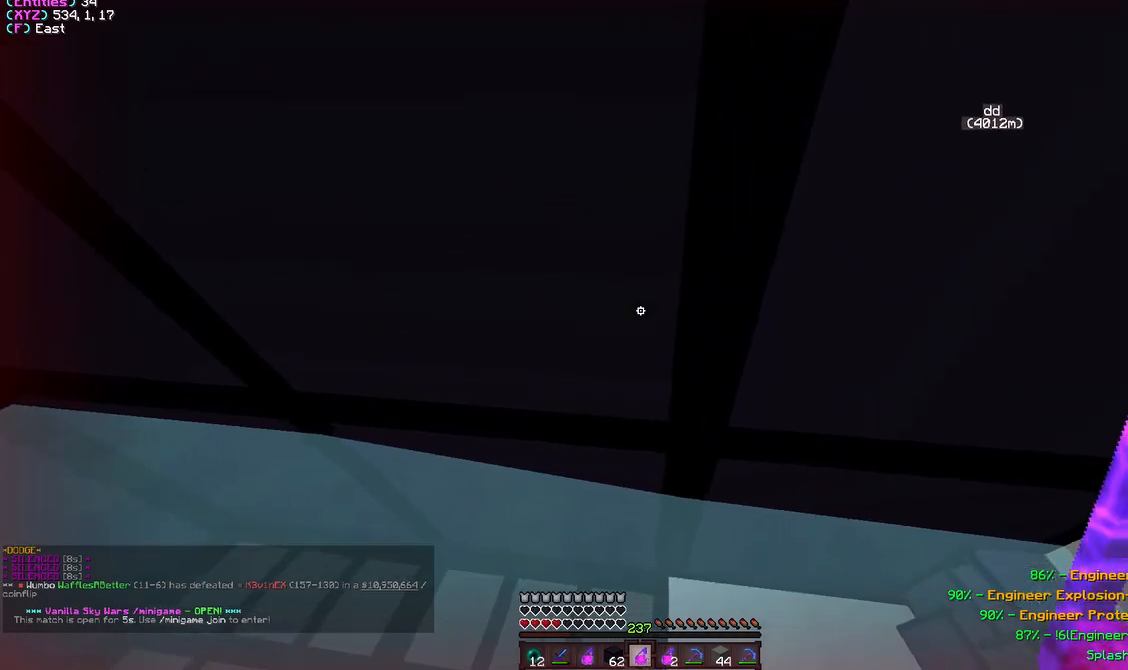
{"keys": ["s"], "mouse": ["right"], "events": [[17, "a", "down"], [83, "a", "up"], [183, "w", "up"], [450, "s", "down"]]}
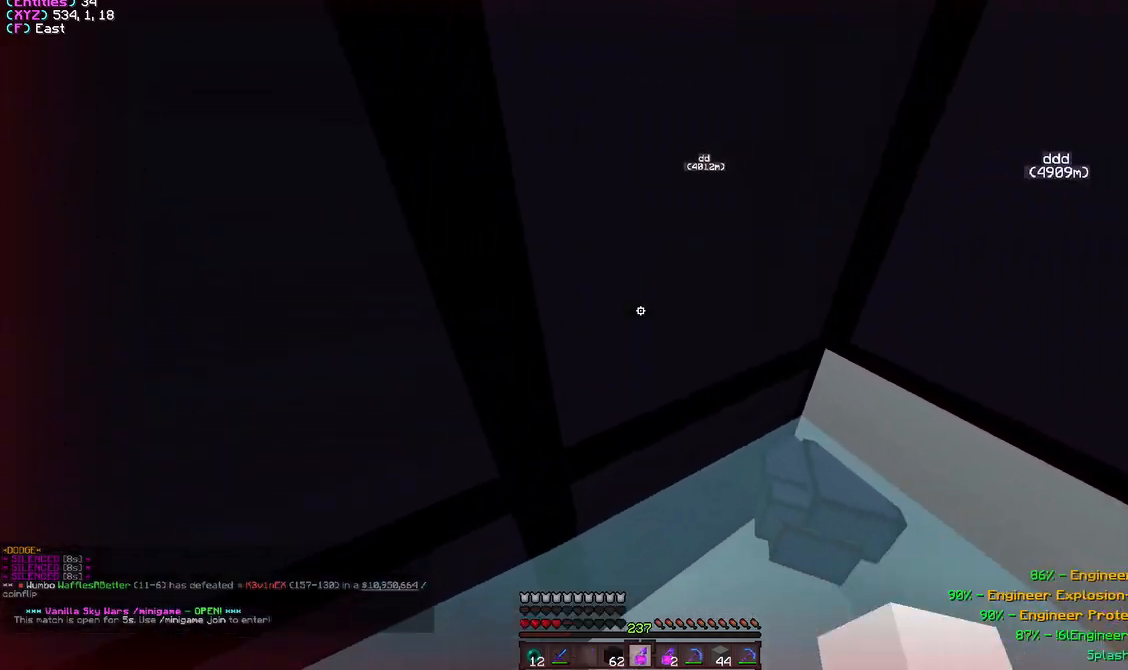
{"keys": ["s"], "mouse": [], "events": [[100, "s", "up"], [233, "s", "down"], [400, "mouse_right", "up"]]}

...

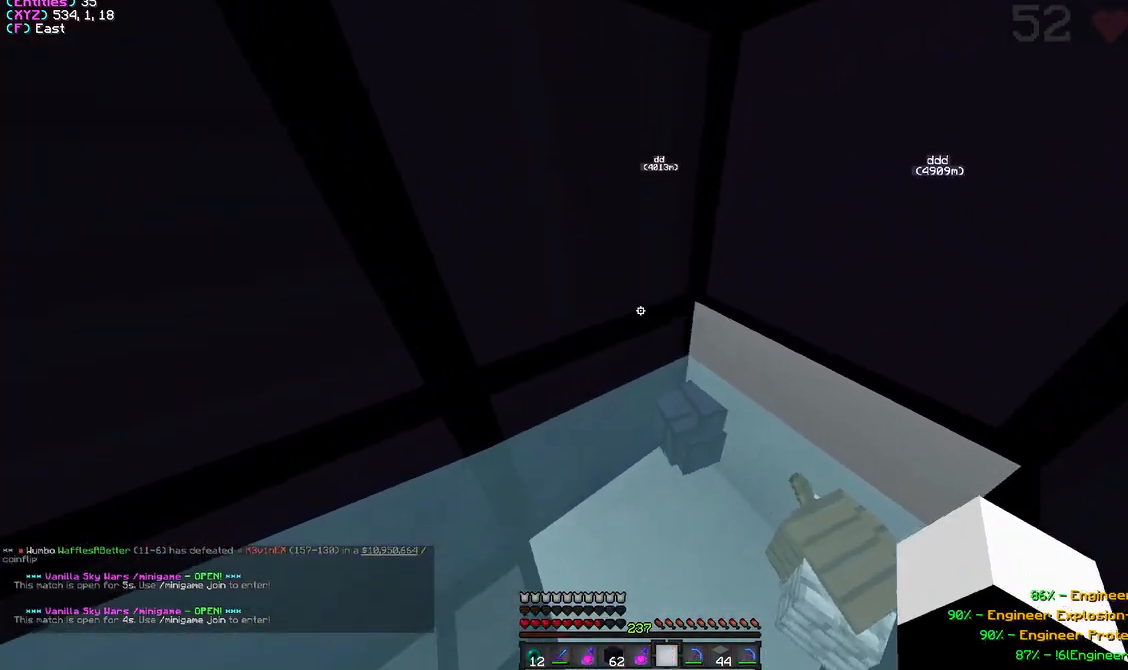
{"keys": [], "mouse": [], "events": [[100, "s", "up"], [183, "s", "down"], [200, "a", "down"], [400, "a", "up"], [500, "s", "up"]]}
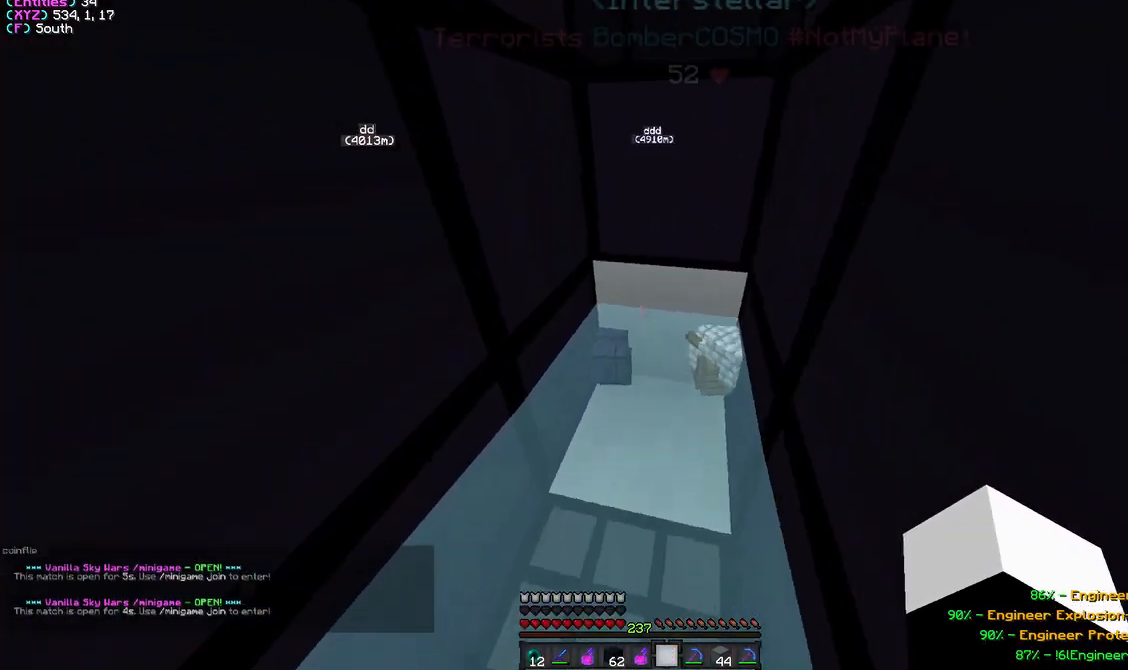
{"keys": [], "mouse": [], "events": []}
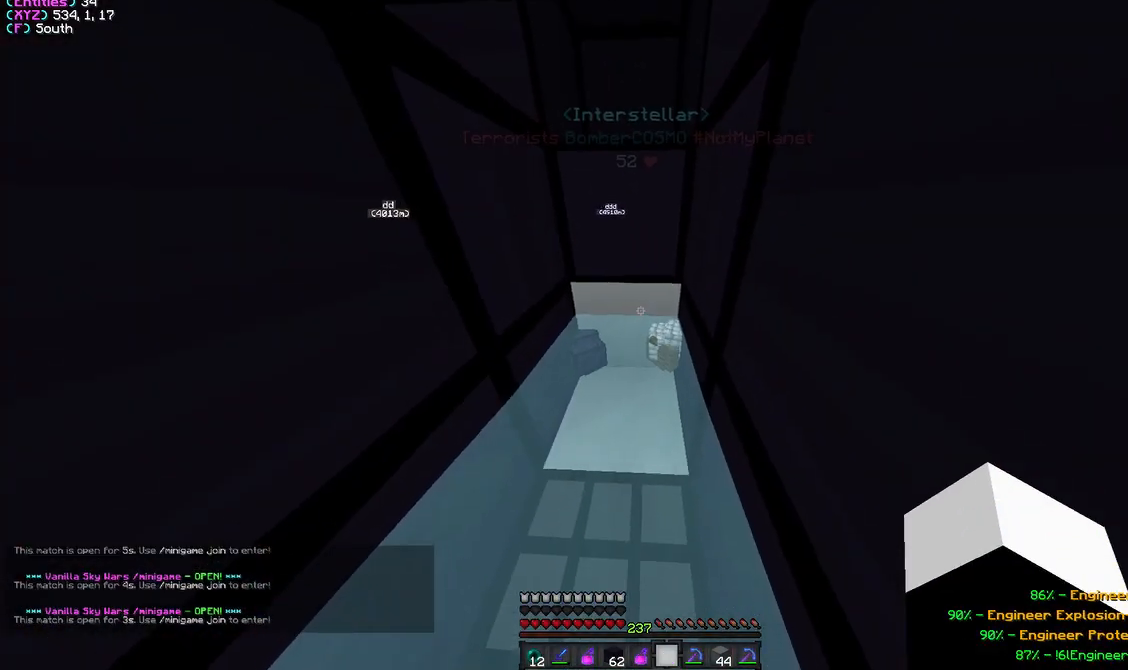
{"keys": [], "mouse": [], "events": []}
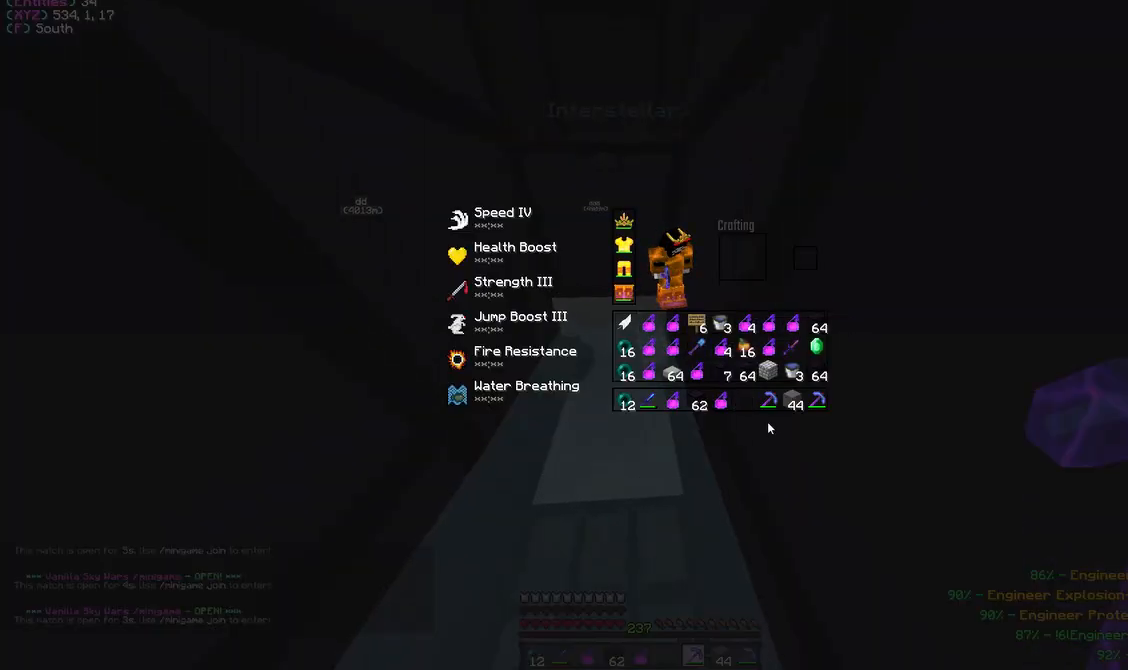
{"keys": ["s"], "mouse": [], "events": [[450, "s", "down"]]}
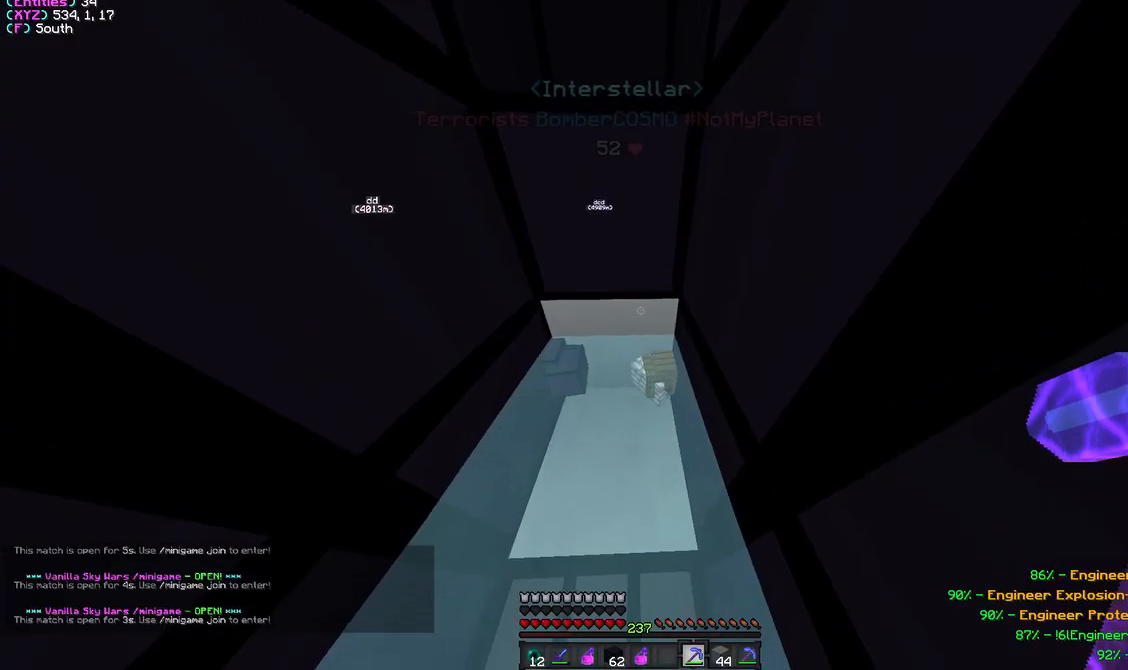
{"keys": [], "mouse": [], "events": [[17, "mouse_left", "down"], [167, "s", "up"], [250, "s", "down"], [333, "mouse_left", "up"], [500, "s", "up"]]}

* * *

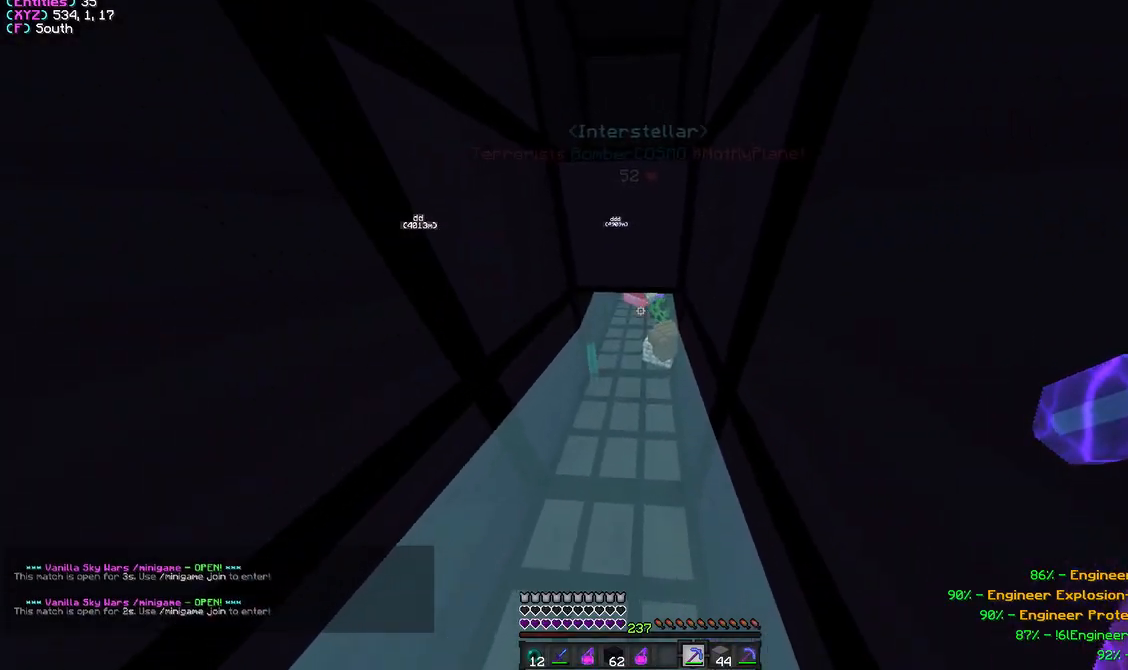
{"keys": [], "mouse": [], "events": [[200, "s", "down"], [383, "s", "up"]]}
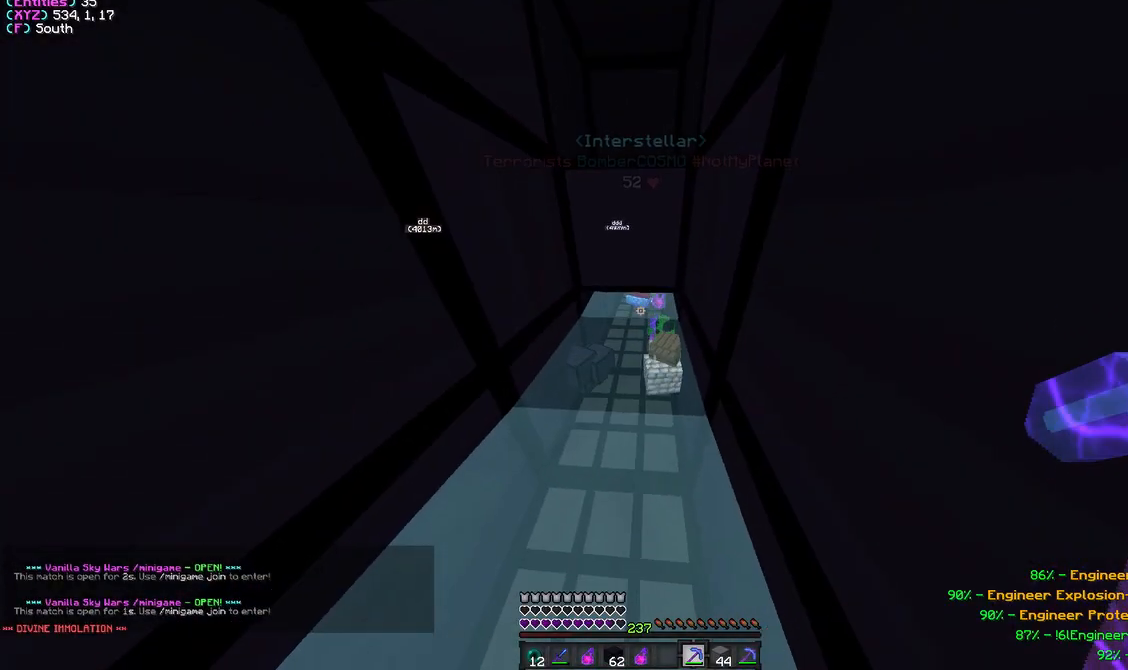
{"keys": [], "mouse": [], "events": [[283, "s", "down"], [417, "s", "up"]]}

Instructions for the task: Please work out how many lines above contain the string "down", and reply with that number alone.

Solution for this task: 7